§ **Assigned task A**
Write down the passage of the materialized view text exactly, everything from "2. New Attribute" down to "query response speed.".
§ **Assigned task B**
Please rescale the records, everything from their start down to the line containing "Answer: approximately 180°", both ends included, and give only those lines. Repeat each line in full, but multiply the counts and degree values in the answers by 0.6 and round them to whole numbers, with halves rounding up. Leave the pictures out.

##### Study text #####

Skip to main content
Skip to main content

Functions and Demands

This document provides a comprehensive overview of Materialized View DDL (Data Definition Language) operations, metadata querying, permission requirements, data lake refresh support, relationships with OLAP internal tables, direct querying, query rewriting capabilities, and basic commands.

DDL and Basic Operations

Create Materialized View:

1. Refer to CREATE ASYNC MATERIALIZED VIEW

2. New Attribute

  • use_for_rewrite:: Indicates whether this materialized view participates in transparent rewriting. If set to false, it does not participate in transparent rewriting; the default is true. In data modeling scenarios, if the materialized view is only used for direct queries, this attribute can be set for the materialized view to prevent it from participating in transparent rewriting, thereby improving query response speed.

##### Records for this exercise #####

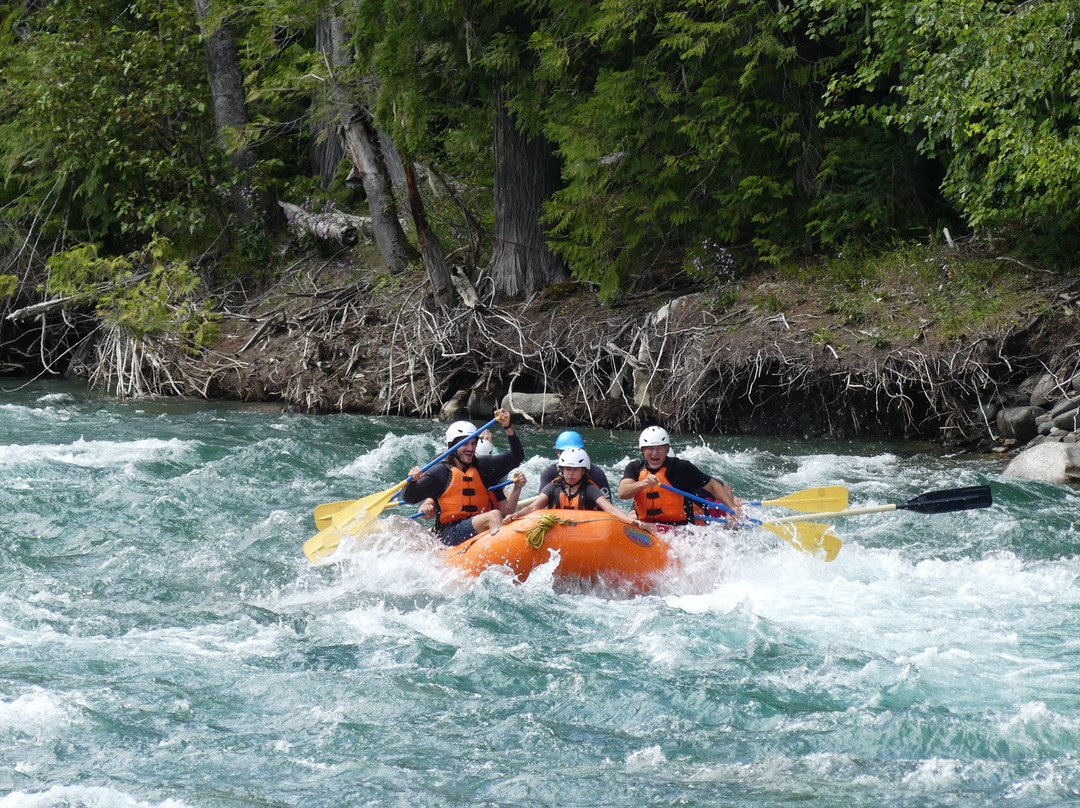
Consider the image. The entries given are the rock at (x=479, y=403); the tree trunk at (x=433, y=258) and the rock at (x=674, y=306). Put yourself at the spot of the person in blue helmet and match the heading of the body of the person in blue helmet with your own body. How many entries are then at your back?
3

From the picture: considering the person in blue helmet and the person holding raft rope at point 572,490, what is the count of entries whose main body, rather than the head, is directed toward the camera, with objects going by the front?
2

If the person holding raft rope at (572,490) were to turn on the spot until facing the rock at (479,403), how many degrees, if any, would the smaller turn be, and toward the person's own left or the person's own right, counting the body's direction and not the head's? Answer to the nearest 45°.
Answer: approximately 180°

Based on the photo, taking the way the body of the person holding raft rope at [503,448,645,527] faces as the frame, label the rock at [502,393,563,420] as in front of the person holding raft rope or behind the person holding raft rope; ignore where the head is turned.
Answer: behind

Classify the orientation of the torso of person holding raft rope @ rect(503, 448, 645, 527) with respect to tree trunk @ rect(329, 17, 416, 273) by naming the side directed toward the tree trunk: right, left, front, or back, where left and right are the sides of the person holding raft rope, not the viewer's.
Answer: back

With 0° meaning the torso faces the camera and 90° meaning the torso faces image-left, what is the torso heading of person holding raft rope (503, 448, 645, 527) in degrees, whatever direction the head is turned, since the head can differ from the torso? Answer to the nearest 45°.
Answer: approximately 0°

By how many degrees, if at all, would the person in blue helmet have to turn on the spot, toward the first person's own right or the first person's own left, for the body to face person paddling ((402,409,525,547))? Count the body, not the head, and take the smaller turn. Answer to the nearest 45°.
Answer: approximately 90° to the first person's own right
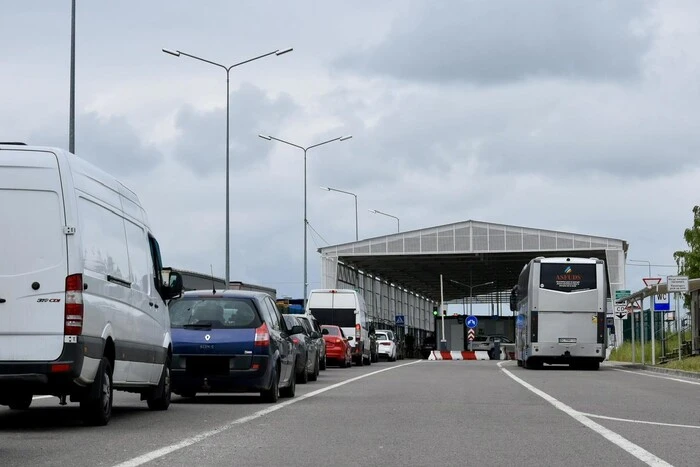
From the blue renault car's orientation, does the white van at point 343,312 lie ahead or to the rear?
ahead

#####

§ **Task solution A**
2. New Attribute

  • use_for_rewrite:: Indicates whether this materialized view participates in transparent rewriting. If set to false, it does not participate in transparent rewriting; the default is true. In data modeling scenarios, if the materialized view is only used for direct queries, this attribute can be set for the materialized view to prevent it from participating in transparent rewriting, thereby improving query response speed.

§ **Task solution B**
Consider the image. The entries given are the rock at (x=479, y=403); the tree trunk at (x=433, y=258) and the rock at (x=674, y=306). Put yourself at the spot of the person in blue helmet and match the heading of the body of the person in blue helmet with your own body. How many entries are then at your back?
2

From the picture: considering the person in blue helmet and the person holding raft rope at point 572,490, what is the count of entries whose main body, rather than the head, is directed toward the camera, with objects going by the front?
1

If the person holding raft rope at (572,490) were to turn on the spot until facing the rock at (479,403), how many degrees, if any, would the smaller turn be, and toward the person's own left or the person's own right, counting the body's direction and not the head's? Answer to the nearest 45°.
Answer: approximately 108°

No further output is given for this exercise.